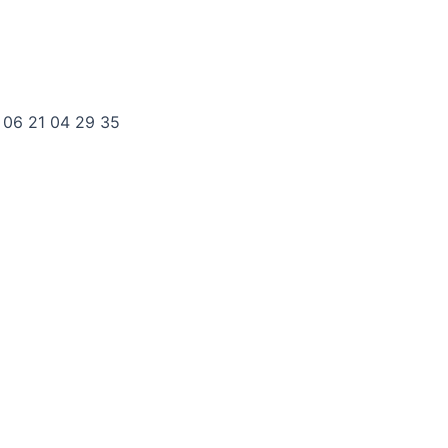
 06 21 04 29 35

#####

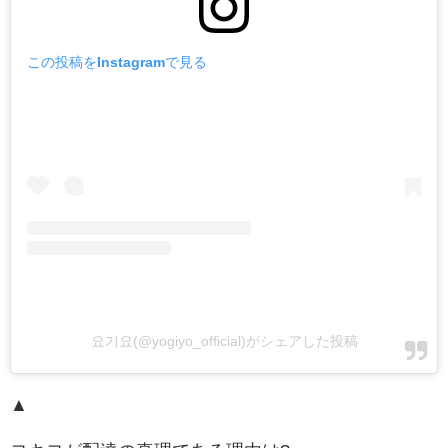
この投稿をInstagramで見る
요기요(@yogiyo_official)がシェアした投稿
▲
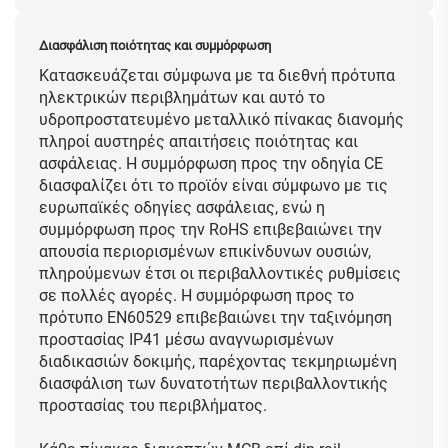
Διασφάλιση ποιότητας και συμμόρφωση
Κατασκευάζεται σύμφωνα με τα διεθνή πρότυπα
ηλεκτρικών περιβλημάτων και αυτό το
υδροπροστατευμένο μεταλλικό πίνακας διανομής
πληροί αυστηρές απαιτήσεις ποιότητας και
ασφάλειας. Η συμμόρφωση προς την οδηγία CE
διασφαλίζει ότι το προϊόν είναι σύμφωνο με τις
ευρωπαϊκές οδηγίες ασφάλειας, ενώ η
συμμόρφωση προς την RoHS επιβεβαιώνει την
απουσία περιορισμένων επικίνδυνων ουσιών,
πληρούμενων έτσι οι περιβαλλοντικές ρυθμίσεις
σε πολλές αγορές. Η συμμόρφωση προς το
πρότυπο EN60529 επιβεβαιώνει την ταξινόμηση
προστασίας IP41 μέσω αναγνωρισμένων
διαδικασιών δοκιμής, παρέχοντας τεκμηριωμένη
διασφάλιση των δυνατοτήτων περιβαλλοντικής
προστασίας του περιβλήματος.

#####

## Work to complete
Copy the lines in the rows above from the line with "Διασφάλιση ποιότητας και συμμόρφωση" up to and including the line with "προστασίας του περιβλήματος.", swapping "IP41" for "IP54" and changing nothing else.

## Written solution
Διασφάλιση ποιότητας και συμμόρφωση
Κατασκευάζεται σύμφωνα με τα διεθνή πρότυπα
ηλεκτρικών περιβλημάτων και αυτό το
υδροπροστατευμένο μεταλλικό πίνακας διανομής
πληροί αυστηρές απαιτήσεις ποιότητας και
ασφάλειας. Η συμμόρφωση προς την οδηγία CE
διασφαλίζει ότι το προϊόν είναι σύμφωνο με τις
ευρωπαϊκές οδηγίες ασφάλειας, ενώ η
συμμόρφωση προς την RoHS επιβεβαιώνει την
απουσία περιορισμένων επικίνδυνων ουσιών,
πληρούμενων έτσι οι περιβαλλοντικές ρυθμίσεις
σε πολλές αγορές. Η συμμόρφωση προς το
πρότυπο EN60529 επιβεβαιώνει την ταξινόμηση
προστασίας IP54 μέσω αναγνωρισμένων
διαδικασιών δοκιμής, παρέχοντας τεκμηριωμένη
διασφάλιση των δυνατοτήτων περιβαλλοντικής
προστασίας του περιβλήματος.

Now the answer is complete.